### MATERIAL SUPPLIED
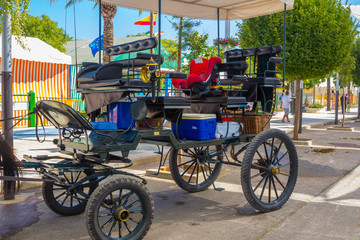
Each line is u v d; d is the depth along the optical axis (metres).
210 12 7.62
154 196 5.88
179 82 5.50
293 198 5.66
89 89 4.51
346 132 15.91
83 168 4.08
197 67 5.74
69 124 4.12
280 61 5.89
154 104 4.39
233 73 6.61
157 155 8.86
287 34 10.60
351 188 6.29
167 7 7.23
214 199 5.70
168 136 4.42
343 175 7.29
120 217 3.77
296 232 4.26
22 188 6.20
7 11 5.78
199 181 6.54
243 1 7.02
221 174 7.46
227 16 7.82
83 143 3.97
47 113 4.18
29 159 4.44
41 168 4.34
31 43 15.66
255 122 5.59
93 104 4.49
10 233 4.32
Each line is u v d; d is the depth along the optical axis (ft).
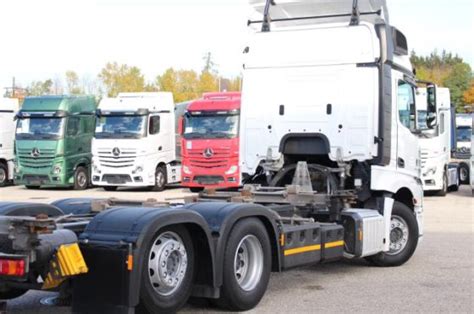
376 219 29.71
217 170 76.23
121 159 81.20
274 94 31.60
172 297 20.07
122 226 19.02
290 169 31.63
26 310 22.54
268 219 23.49
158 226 19.19
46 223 17.08
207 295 21.24
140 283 18.71
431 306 23.93
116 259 18.57
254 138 31.99
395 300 24.84
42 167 84.07
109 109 82.33
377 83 30.01
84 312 18.90
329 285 27.58
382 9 31.48
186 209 20.95
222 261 21.50
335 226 27.45
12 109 92.53
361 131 30.12
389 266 32.01
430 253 36.14
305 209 29.27
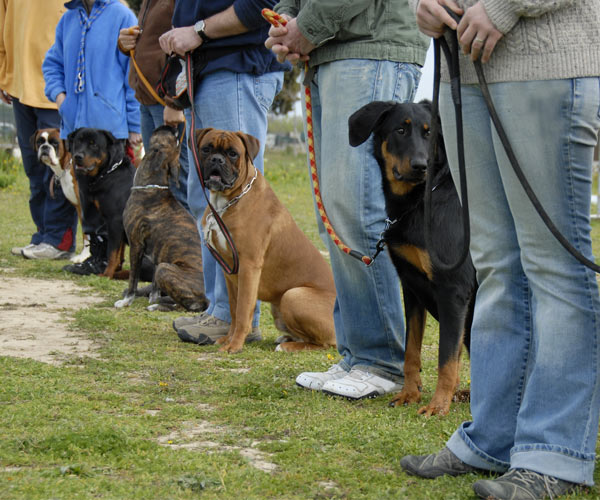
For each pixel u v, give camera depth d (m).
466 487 2.24
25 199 14.29
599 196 12.90
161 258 5.93
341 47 3.35
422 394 3.44
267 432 2.83
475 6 2.09
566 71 2.06
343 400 3.36
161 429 2.84
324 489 2.25
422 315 3.31
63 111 7.24
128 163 7.14
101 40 7.14
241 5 4.25
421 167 2.94
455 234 3.02
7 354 4.10
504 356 2.29
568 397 2.13
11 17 7.94
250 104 4.66
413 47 3.41
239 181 4.47
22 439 2.57
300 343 4.61
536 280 2.17
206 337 4.61
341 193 3.38
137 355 4.17
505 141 2.11
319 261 4.84
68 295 6.18
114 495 2.12
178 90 4.69
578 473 2.12
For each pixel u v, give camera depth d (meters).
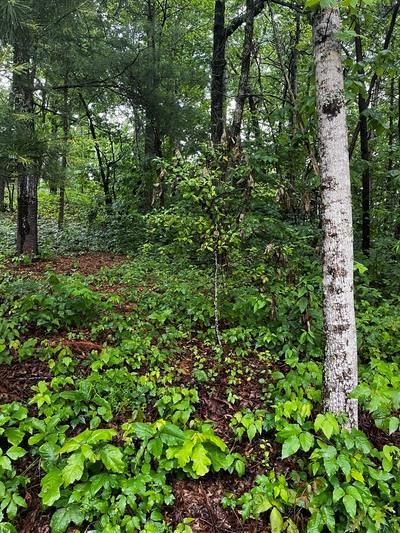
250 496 2.75
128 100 9.90
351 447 2.82
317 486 2.73
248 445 3.25
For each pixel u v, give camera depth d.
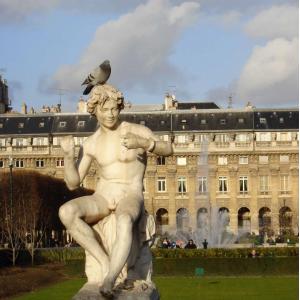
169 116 171.38
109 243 12.00
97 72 12.53
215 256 65.25
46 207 123.75
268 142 169.12
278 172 169.25
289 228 166.12
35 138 170.25
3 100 185.00
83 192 133.38
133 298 11.16
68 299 42.59
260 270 62.50
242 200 169.12
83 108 173.88
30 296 45.44
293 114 172.00
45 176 128.12
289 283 54.06
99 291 11.03
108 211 12.12
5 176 121.00
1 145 170.62
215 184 170.25
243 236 135.00
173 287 50.50
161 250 65.38
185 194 169.75
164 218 171.12
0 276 56.84
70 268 64.56
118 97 12.45
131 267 12.01
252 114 171.75
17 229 96.06
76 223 11.57
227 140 170.25
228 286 51.41
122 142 12.05
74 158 12.41
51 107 182.75
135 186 12.41
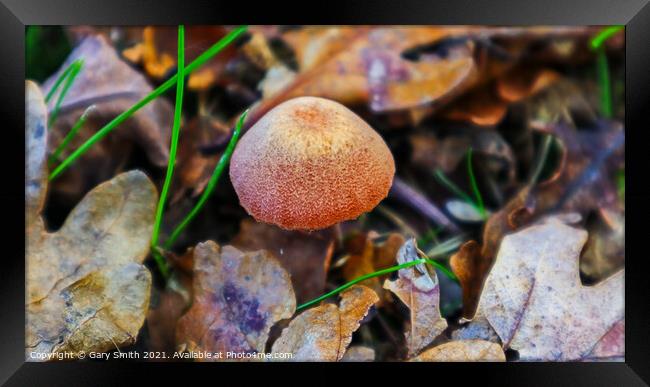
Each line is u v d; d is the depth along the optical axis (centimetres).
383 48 28
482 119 28
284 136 25
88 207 26
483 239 27
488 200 28
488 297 26
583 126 28
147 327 26
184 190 27
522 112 28
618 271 26
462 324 26
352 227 27
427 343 25
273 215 25
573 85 28
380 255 27
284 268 26
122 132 28
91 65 28
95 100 28
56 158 27
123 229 26
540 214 27
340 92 28
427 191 28
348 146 25
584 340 25
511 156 28
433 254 27
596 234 27
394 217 28
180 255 27
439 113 28
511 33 28
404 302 25
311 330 25
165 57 28
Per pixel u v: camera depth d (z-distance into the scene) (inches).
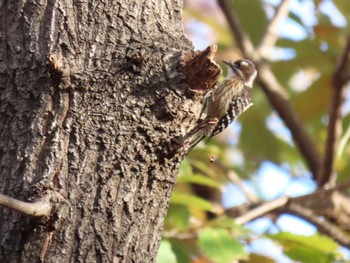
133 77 220.1
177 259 316.5
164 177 223.5
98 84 217.9
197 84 221.8
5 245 212.2
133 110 218.8
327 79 450.6
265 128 486.9
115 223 215.8
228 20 451.5
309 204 420.5
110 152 216.7
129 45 222.5
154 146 220.2
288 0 464.4
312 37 455.5
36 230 210.8
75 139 215.5
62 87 216.1
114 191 216.4
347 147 468.8
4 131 217.6
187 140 223.6
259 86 472.1
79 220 212.7
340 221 419.2
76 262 211.6
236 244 309.6
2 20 224.4
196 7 494.0
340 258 340.8
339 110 412.5
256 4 477.7
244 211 392.8
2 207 214.2
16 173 213.8
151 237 222.4
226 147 482.3
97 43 221.1
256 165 486.9
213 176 390.3
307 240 336.2
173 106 220.8
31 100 217.3
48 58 214.7
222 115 352.5
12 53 220.7
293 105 457.7
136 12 226.5
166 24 230.7
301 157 491.5
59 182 212.8
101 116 217.3
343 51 399.9
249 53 449.4
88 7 223.1
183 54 223.0
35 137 215.3
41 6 223.1
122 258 216.1
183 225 339.0
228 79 359.3
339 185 376.2
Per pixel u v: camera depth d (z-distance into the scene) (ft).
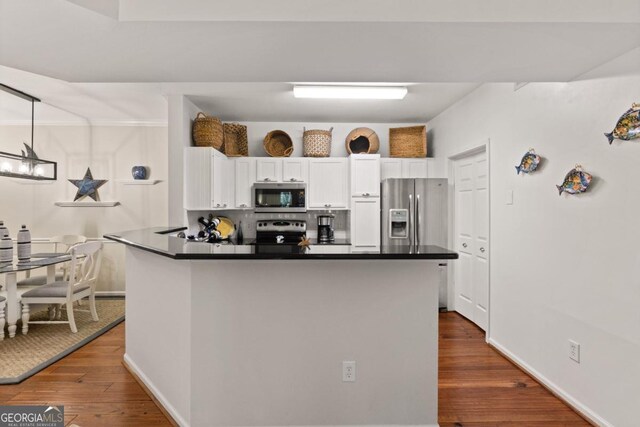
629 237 6.68
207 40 6.34
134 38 6.29
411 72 7.78
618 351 6.91
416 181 15.28
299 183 16.52
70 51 6.79
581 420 7.59
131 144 17.47
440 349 11.37
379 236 16.21
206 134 13.85
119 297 17.38
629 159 6.68
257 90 12.92
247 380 6.86
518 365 10.05
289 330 6.86
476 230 13.46
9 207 17.35
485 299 12.81
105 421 7.41
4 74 11.57
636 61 6.54
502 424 7.43
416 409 6.92
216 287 6.82
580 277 7.82
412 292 6.88
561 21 5.66
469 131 13.29
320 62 7.27
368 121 17.40
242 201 16.35
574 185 7.85
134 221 17.49
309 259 6.28
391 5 5.69
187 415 6.95
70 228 17.46
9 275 11.78
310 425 6.89
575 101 7.99
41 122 17.33
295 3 5.71
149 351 8.59
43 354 10.51
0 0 5.13
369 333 6.88
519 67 7.46
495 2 5.69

### EXERCISE
Everything between and including the line above containing "289 228 166.12" and the line containing "347 147 468.8" should be reproduced exactly, with pictures excluded.

### SOLUTION FOR THIS EXERCISE
289 228 166.12
35 138 170.25
3 100 185.00
83 192 133.38
133 298 11.16
68 299 42.59
260 270 62.50
242 200 169.12
83 108 173.88
30 296 45.44
293 114 172.00
45 176 128.12
289 283 54.06
99 291 11.03
108 211 12.12
5 176 121.00
1 145 170.62
215 184 170.25
243 236 135.00
173 287 50.50
161 250 65.38
185 194 169.75
164 218 171.12
0 276 56.84
70 268 64.56
118 97 12.45
131 267 12.01
252 114 171.75
17 229 96.06
76 223 11.57
227 140 170.25
228 286 51.41
122 142 12.05
74 158 12.41
51 107 182.75
135 186 12.41
Each line is u v d; d is the depth along the optical axis (centimetres).
383 48 28
482 119 28
284 136 25
88 207 26
483 239 27
488 200 28
488 297 26
583 126 28
147 327 26
184 190 27
522 112 28
618 271 26
462 324 26
352 227 27
427 343 25
273 215 25
573 85 28
380 255 27
284 268 26
122 132 28
91 65 28
95 100 28
56 158 27
123 229 26
540 214 27
340 92 28
427 191 28
348 146 25
584 340 25
511 156 28
433 254 27
596 234 27
394 217 28
180 255 27
439 113 28
511 33 28
404 302 25
311 330 25
165 57 28
Per pixel u v: camera depth d (z-distance into the scene) (inches).
133 77 220.1
177 259 316.5
164 177 223.5
98 84 217.9
197 84 221.8
5 245 212.2
133 110 218.8
327 79 450.6
265 128 486.9
115 223 215.8
228 20 451.5
309 204 420.5
110 152 216.7
129 45 222.5
154 146 220.2
288 0 464.4
312 37 455.5
36 230 210.8
75 139 215.5
62 87 216.1
114 191 216.4
347 147 468.8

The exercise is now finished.